I despise Christmas.
I love my wife and kids.
These things seem to be mutually exclusive.
On one hand, my children love Christmas. I know I did when I was little. I’m not too old to remember getting excited about the presents and decorating the tree and watching the adults eating and drinking with family that they’d been avoiding all year, arguing and/or punching out any disagreements, and hopefully clearing the slate for the coming year.
On the other hand, Christmas is the persistent and completely retarded worship of the birthday of a literal son of God who was magically conceived, sans fucking, and then born on some hay in a barn. If you yank the carpet out from underneath the holiday by knowing that the Reason for the Season™ is fictional, you’re left with the increasingly disgusting way we celebrate it with an annual orgy on the altar of consumer spending.
I remember when the “Santa is Real” bubble popped. I was five and had recognized my Dad’s distinctive handwriting on the presents. I asked him if he had bought the gifts, and he just said, “Yeah, you’re right. Me and Mommy are Santa.” On the day after Christmas break, my mom received a phone call from school about how little asshole me had gone into kindergarten and laid the vile truth on the other five year olds.
I still played along for the gift-receiving until I was twelve, back when my parents were still dragging us to church on Christmas. It was the defining moment as far as my lack of belief in Christianity goes. That doubtful part of my mind had grown in recognizing the obvious logical fallacies in the bible, and it finally slid into its permanent place with an almost audible click.
That Christmas morning, I made the decision to palm my communion wafer and save it in my pocket. When we got home, under the guise of “walking the dog”, my brother and I went out to smoke cigarettes. We stopped in our usual spot just out of sight of our house, and I fed the wafer to our golden retriever. Not, of course, before saying, “Body of Christ.”…I’m not a complete heathen.
Ever since then, Christmas has been an unavoidable chore every year.
This is an untenable position when your wife is such a Christmas junkie that she’s bludgeoning you with nonstop Christmas music before Halloween, putting up Christmas decorations before Thanksgiving, and practically snorting lines of actual snow by the time the holiday rolls around. She’s intelligent, and not much of a believer, so I don’t know how she deals with the cognitive dissonance involved in her extreme Christmas celebration. I want nothing more than for her and our kids to be happy, but every year around this time and I feel like it’s at the expense of my ever-decreasing sanity. By the time Christmas rolls around, I’m substituting lyrics to Christmas songs so that they mention coprophagia or murdering my entire family.
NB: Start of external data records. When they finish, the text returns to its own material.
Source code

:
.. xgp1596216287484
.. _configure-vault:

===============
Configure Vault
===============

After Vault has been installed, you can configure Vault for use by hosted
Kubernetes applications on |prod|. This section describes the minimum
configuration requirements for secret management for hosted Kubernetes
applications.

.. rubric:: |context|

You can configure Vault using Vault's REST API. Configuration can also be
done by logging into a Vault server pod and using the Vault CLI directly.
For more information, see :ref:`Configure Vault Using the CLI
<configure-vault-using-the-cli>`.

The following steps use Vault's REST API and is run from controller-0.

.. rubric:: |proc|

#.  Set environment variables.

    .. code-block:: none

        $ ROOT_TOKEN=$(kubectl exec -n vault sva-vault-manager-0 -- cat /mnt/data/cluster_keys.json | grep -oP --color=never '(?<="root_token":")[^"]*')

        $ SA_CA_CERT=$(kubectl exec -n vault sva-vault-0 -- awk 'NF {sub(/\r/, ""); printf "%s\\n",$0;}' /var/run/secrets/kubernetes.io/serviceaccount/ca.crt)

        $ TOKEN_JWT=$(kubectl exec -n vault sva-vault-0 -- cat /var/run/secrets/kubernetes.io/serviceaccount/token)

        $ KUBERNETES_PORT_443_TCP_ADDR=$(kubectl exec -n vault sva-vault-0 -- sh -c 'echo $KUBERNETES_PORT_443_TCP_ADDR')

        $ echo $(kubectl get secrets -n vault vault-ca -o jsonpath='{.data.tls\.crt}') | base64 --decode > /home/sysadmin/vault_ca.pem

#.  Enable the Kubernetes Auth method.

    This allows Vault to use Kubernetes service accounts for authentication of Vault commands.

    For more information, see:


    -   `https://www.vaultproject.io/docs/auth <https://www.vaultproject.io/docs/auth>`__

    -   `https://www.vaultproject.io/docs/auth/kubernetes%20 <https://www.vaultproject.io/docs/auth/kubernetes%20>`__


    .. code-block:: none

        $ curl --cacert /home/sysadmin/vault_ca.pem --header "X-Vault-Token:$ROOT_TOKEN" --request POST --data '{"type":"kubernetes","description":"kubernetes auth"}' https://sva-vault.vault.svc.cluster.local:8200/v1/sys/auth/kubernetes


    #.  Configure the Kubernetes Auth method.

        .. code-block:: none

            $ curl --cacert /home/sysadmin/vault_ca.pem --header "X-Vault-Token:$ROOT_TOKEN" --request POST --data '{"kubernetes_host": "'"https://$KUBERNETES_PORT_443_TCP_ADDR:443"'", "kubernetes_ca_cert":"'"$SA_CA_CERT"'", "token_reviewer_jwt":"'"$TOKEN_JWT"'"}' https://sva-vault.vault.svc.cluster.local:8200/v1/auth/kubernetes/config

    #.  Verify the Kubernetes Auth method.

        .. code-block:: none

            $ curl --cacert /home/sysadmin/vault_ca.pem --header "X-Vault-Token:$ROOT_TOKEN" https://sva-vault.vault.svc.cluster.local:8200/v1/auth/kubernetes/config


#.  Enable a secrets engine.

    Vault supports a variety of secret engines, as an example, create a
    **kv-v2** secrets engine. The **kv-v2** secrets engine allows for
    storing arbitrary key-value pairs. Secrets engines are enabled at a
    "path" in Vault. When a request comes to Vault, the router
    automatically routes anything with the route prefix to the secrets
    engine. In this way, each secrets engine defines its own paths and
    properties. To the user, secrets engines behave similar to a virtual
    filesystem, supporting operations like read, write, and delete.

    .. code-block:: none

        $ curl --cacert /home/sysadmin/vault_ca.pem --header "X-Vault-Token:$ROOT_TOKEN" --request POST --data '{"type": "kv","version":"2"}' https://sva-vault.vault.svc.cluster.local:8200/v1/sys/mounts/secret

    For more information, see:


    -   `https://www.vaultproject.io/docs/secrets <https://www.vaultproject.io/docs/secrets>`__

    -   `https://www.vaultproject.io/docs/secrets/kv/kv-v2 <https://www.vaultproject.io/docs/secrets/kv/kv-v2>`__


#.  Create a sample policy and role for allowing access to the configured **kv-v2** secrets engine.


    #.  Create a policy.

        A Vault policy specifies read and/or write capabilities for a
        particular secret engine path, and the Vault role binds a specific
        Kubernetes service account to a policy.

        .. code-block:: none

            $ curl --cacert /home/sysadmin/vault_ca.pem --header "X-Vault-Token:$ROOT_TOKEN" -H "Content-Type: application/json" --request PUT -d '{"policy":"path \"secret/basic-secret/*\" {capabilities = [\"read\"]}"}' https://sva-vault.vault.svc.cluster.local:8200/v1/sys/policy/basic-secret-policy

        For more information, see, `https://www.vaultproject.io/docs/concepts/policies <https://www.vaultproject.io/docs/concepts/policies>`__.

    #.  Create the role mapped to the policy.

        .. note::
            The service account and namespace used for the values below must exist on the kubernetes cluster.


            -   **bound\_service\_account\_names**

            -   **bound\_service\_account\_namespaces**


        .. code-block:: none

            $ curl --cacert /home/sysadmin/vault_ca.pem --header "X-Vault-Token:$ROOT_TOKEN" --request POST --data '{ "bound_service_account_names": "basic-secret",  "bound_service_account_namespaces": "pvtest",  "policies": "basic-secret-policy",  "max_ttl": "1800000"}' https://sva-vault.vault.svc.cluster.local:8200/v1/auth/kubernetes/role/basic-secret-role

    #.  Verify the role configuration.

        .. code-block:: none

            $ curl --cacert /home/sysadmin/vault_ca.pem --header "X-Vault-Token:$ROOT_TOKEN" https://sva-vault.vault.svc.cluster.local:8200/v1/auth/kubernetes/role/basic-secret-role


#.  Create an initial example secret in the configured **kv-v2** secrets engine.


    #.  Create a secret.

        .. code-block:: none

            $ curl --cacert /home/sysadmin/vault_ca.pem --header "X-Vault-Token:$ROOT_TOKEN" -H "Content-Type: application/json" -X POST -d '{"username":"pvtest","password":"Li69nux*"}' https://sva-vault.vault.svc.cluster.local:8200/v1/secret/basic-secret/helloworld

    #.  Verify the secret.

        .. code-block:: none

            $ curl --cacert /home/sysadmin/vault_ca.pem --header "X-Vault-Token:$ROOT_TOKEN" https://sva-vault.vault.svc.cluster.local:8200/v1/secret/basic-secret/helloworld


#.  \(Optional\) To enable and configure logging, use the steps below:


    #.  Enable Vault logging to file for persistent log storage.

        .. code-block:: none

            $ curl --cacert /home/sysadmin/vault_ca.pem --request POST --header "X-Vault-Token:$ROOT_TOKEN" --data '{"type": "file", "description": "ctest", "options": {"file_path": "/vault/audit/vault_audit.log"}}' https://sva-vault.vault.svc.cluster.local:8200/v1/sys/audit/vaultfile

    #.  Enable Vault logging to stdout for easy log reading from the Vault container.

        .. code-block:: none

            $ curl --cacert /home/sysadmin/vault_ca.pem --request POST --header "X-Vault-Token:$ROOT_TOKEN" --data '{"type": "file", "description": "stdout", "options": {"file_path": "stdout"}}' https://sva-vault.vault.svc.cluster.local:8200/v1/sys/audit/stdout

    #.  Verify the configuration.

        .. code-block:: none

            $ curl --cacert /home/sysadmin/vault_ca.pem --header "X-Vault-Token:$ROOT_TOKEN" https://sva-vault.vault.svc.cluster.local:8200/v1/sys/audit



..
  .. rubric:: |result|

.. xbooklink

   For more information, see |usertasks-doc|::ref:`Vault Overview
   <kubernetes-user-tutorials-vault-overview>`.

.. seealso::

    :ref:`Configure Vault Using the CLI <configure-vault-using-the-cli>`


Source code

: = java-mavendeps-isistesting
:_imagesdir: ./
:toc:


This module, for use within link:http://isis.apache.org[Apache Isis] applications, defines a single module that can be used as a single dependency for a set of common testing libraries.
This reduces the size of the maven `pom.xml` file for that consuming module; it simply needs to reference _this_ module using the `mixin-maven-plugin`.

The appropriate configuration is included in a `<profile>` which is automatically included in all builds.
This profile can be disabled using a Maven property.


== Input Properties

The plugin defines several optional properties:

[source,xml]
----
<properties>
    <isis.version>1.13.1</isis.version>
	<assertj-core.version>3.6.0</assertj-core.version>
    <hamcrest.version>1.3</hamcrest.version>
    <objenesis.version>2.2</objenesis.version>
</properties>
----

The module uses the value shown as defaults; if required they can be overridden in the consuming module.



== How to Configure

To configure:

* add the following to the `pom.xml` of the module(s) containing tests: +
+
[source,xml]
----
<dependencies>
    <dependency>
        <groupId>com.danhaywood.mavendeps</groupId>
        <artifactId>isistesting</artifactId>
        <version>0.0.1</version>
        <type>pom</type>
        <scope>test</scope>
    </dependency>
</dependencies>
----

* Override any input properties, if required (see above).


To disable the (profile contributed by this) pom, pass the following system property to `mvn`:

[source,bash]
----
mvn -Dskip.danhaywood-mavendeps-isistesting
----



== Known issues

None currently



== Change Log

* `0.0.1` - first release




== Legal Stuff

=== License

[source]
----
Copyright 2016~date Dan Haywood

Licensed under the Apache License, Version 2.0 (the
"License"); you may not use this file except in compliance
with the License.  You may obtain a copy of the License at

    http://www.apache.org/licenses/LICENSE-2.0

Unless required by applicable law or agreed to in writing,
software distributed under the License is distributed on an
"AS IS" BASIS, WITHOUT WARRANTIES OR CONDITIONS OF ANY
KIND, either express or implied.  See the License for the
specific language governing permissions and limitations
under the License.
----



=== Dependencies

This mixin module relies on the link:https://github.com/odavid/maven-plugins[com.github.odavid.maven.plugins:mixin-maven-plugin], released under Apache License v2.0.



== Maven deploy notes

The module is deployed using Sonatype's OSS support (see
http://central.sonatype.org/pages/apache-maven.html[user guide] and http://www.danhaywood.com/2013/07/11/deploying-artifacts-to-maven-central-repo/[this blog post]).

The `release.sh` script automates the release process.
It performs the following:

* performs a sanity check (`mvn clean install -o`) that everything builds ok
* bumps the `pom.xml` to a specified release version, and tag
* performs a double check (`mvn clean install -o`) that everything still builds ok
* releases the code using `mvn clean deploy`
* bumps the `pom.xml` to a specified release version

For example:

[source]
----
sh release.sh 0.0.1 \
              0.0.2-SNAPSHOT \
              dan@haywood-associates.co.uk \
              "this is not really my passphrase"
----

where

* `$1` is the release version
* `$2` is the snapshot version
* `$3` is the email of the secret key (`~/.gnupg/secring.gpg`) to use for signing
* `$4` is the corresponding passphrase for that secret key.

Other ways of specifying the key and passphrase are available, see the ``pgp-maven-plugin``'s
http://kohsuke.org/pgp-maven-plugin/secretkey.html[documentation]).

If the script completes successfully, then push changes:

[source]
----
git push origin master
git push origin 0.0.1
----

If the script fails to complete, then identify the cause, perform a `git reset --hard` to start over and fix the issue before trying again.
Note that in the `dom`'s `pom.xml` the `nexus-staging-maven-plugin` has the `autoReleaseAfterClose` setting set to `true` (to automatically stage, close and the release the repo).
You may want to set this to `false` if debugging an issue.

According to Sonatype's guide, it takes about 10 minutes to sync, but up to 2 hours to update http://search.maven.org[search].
My three-year-old son, bless his black little heart, has even started humming the Nutcracker suite and Feliz Navidad.
[Speaking of which, If I ever get a chance to meet José Feliciano before he dies what I hope is a horribly slow, agonizing death, I’m kicking him in his Puerto Rican castañas. He’s blind, so he won’t even see it coming.]
One thing I still kind of enjoy about the Christmas season is to see it bring out the worst in human nature. Watching the mouth-breathing Wal-Mart and Best Buy shoppers crush, punch, mace, and, in some cases, kill each other to get the best deal on video games, blu-ray players, and waffle irons is worthwhile pastime. If you ask me, anyone who dies at a Black Friday shopping event is a victim of natural selection. I guess I should posthumously thank them for thinning the herd on an already crowded planet.
So, thanks. You can go to your eternal rest knowing your kids will still get to play a deeply discounted copy of Halo 4 on their first mommyless Christmas.
In all honesty, it makes me sad that the foundation of the holiday is so sick and evil and fully contradicts all of the invisible sky wizard’s alleged teachings about worshiping false idols, loving thy neighbor, and coveting his possessions. Then there’s the pain of watching my kids and the increasing influence this completely vacuous consumer culture has on them.
But how does a non-believer like myself do anything to counter this? It seems like my only choice is to become some nutcase, home-schooling hayseed, throw out my TV and computers, and try to shelter them from the wicked ways of “The English”.
Just telling them, “Santa is a lie” seems unnecessarily cruel. Not to mention that Santa is only one of the many ways we deceive our kids, ostensibly to protect them from the actual vile truths about the world we’re all so comfortable living in. I’d just rather not have my kids figure out on their own that I’m lying to them and then grow up to be bitter, curmudgeonly old fucks like their father.
Any suggestions would be greatly appreciated.